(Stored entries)
++++++++++
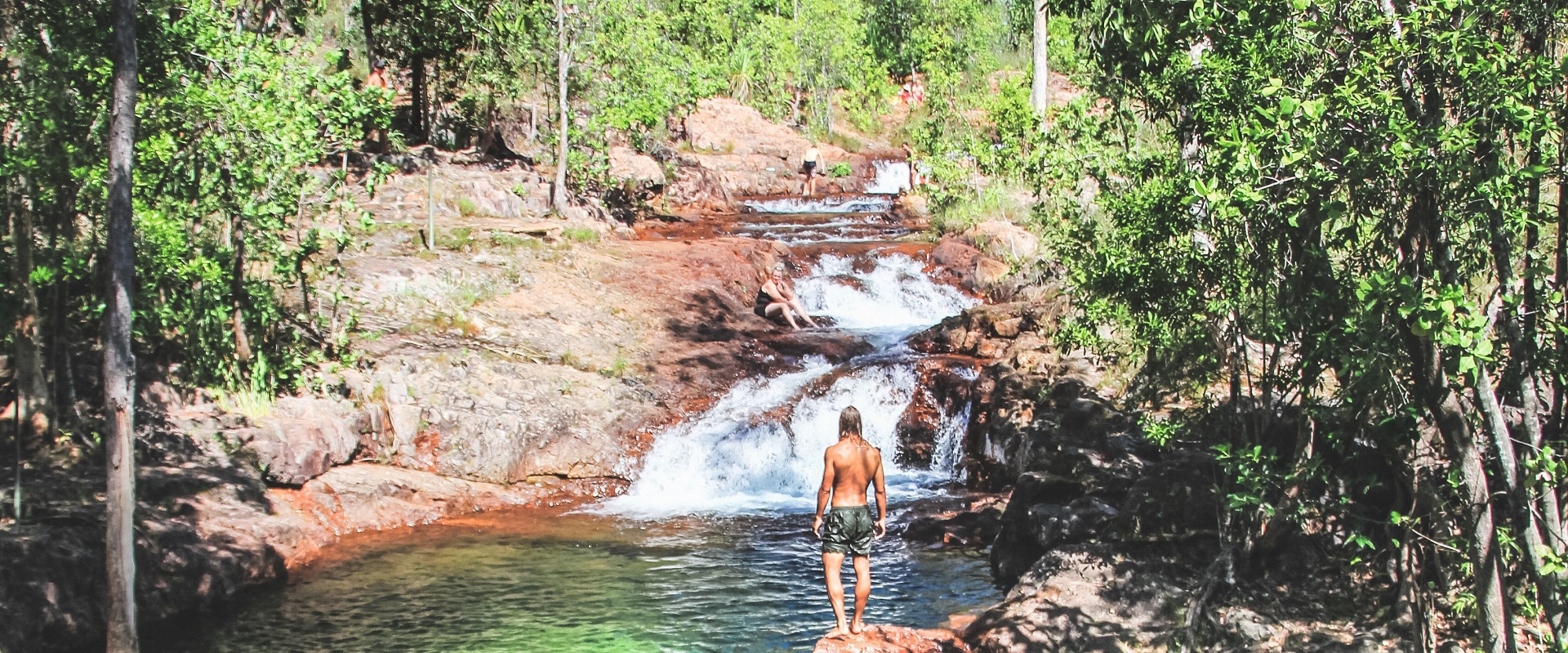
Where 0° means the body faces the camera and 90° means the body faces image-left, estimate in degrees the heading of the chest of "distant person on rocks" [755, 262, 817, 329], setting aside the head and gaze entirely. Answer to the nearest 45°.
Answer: approximately 315°

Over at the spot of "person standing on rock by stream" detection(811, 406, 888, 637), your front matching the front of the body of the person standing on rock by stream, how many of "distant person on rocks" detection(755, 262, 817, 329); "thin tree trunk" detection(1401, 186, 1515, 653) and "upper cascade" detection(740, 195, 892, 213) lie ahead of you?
2

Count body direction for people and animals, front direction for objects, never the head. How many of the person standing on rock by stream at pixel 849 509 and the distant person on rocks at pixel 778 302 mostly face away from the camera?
1

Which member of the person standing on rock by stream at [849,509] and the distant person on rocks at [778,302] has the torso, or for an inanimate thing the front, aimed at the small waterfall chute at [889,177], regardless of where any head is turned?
the person standing on rock by stream

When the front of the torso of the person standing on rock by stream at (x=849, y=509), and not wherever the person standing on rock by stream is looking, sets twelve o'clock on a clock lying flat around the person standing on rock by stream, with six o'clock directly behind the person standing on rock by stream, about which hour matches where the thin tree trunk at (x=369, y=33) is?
The thin tree trunk is roughly at 11 o'clock from the person standing on rock by stream.

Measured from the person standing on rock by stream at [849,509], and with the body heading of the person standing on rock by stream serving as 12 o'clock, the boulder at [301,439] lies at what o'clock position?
The boulder is roughly at 10 o'clock from the person standing on rock by stream.

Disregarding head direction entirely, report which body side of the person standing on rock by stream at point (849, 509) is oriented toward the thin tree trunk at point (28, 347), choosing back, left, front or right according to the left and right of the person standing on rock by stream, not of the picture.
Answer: left

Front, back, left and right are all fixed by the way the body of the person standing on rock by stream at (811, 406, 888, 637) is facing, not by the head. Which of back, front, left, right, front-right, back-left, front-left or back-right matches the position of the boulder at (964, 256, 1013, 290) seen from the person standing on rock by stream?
front

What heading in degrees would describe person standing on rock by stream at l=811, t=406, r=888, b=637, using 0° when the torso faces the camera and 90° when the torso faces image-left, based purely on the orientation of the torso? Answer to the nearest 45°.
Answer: approximately 180°

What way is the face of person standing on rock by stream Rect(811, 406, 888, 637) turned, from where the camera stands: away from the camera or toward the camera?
away from the camera

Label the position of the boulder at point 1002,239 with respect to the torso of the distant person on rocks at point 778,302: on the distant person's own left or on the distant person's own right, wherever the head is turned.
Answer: on the distant person's own left

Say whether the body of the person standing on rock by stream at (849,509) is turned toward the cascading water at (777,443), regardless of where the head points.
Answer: yes

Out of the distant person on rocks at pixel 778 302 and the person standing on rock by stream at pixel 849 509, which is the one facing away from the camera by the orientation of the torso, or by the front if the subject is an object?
the person standing on rock by stream

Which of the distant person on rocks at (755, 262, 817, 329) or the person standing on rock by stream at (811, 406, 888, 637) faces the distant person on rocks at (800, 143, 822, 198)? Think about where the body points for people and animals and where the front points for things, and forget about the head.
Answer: the person standing on rock by stream

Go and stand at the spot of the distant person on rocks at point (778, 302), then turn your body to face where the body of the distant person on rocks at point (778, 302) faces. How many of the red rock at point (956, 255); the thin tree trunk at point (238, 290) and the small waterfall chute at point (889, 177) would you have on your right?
1
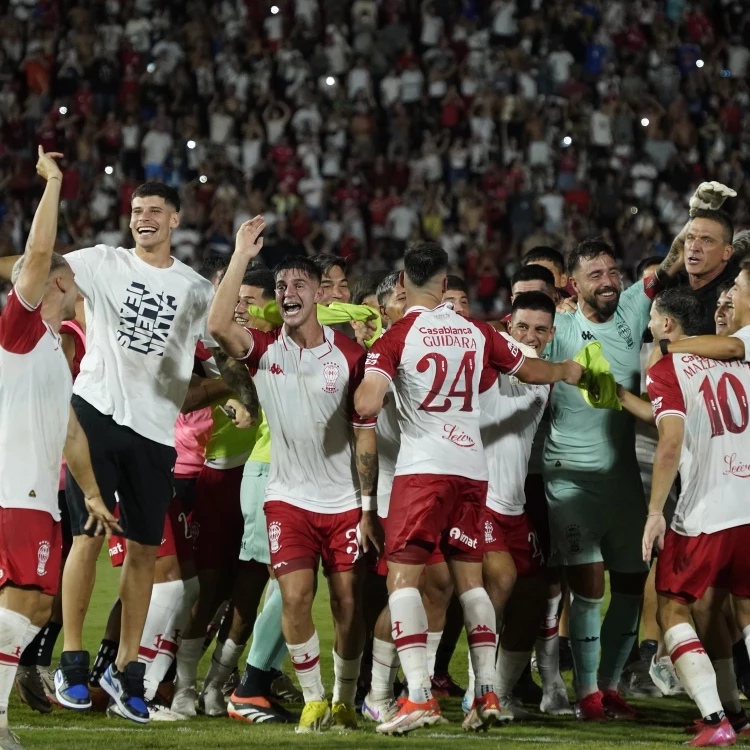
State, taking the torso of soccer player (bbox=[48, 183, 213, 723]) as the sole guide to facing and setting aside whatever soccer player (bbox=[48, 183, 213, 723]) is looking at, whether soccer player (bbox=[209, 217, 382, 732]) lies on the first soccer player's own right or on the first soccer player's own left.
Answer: on the first soccer player's own left

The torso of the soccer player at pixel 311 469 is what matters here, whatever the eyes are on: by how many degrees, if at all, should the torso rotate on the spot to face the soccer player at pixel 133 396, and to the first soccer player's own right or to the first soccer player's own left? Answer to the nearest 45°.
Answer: approximately 90° to the first soccer player's own right

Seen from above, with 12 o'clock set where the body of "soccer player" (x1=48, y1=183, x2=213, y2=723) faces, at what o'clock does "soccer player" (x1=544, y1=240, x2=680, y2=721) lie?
"soccer player" (x1=544, y1=240, x2=680, y2=721) is roughly at 9 o'clock from "soccer player" (x1=48, y1=183, x2=213, y2=723).

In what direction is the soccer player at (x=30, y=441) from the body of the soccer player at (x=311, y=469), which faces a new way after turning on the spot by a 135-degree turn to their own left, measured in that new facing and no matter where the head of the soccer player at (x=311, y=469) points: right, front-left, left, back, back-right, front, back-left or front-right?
back

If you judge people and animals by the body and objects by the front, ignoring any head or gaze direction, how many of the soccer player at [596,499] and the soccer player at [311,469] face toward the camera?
2

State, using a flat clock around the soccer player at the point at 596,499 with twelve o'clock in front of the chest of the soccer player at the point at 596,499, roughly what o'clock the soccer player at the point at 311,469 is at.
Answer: the soccer player at the point at 311,469 is roughly at 2 o'clock from the soccer player at the point at 596,499.

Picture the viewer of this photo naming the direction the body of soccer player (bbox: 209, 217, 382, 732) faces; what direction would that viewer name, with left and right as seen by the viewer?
facing the viewer

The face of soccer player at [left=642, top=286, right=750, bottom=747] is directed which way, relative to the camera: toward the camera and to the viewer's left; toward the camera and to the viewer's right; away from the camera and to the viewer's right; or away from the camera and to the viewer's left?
away from the camera and to the viewer's left

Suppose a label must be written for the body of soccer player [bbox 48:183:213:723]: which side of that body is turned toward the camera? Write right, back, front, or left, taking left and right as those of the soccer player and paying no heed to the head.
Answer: front

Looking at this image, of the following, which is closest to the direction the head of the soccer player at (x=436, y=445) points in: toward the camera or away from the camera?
away from the camera

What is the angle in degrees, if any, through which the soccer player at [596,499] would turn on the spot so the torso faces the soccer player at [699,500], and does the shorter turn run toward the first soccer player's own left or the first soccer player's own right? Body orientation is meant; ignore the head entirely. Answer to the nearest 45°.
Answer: approximately 45° to the first soccer player's own left

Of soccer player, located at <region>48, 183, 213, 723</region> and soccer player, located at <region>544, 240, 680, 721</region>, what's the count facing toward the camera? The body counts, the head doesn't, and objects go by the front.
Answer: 2

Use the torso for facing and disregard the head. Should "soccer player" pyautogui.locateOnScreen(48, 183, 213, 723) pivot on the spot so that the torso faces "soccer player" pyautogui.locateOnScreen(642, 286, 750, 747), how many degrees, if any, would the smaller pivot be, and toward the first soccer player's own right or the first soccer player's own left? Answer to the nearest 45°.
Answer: approximately 90° to the first soccer player's own left

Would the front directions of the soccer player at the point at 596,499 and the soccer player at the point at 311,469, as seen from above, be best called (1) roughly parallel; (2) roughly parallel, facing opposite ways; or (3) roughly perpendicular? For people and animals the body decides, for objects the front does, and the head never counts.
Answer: roughly parallel

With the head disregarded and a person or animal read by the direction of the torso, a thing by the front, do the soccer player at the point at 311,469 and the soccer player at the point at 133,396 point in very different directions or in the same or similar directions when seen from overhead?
same or similar directions

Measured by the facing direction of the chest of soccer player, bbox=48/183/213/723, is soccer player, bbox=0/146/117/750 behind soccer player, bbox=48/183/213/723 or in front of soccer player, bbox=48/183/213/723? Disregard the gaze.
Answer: in front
++++++++++
HOW TO COMPLETE THIS TASK »
Lay out the records from the line that contains "Measured from the" through the line that contains "The boulder is" as a two-column CSV with the headers record_text and answer, one row per record and each value in a single quoted field with any line breaks replaced by spaces.

OUTPUT OF THE TASK »
record_text,answer
"Measured from the person standing on rock by stream at [849,509], and with the body heading of the person standing on rock by stream serving as 12 o'clock, the boulder at [301,439] lies at what o'clock position?","The boulder is roughly at 10 o'clock from the person standing on rock by stream."